# Lizzy Borden Lives !!!



## Mad Mad Mark (Jan 1, 2010)

I have worked on this prop on and off all summer. Was tough to find vintage clothing and wig etc. But I did. I even found vintage white dress gloves from that era in an antique shop. She is made of paper mache...head torso etc.

Making her "Bustle" was a challenge ( Thank God for duct tape) as her.. er....
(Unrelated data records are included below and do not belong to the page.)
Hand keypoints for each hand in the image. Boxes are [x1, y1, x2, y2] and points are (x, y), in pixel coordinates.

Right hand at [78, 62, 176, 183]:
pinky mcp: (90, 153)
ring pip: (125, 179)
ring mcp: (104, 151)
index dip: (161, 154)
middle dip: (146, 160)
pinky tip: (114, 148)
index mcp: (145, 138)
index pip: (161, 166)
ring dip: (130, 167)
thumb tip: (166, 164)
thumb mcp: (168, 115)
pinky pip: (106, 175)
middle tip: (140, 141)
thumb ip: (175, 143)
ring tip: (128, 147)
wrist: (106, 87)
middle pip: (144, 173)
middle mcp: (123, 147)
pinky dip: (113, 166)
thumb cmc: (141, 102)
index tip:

Butt wanted to sag. I hope you all like my version of Lizzy Borden.


----------



## bobzilla (Nov 13, 2008)

Nice job !


----------



## avarax (Aug 18, 2010)

Looking good!


----------



## kprimm (Mar 14, 2009)

I like her as long as she stays away from me with that axe.


----------



## ScreamingScarecrow (Oct 1, 2008)

Great Prop! She's got those cold killer eyes!


----------



## cerinad (Jun 23, 2008)

That's pretty cool. Awesome job. Definitely don't want her near me with that axe either.


----------



## trishaanne (Aug 20, 2005)

Hmmm...I wonder if duct tape will help mine....LOL. Great job!


----------



## morbidmike (Sep 11, 2009)

nice work she looks good I dig the vintage clothes


----------



## fick209 (Aug 31, 2009)

Love your version of Lizzy Borden, very cool!


----------



## nixie (Sep 17, 2008)

She's scary!!! Great job!!


----------



## Dark Angel 27 (Sep 11, 2008)

that's very creepy...nice job!


----------



## Mad Mad Mark (Jan 1, 2010)

Thank you all for the kind comments. She was fun to make!


----------



## shar (Jun 19, 2010)

Of course I love her, just fabulous!!


----------



## PirateLady (Jul 23, 2010)

Great Job!!!! Looking good


----------



## randomr8 (Oct 24, 2009)

Excellent use of duct tape!! Nice job.


----------



## playfx (Mar 10, 2007)

This thing creeps me out......nice work!


----------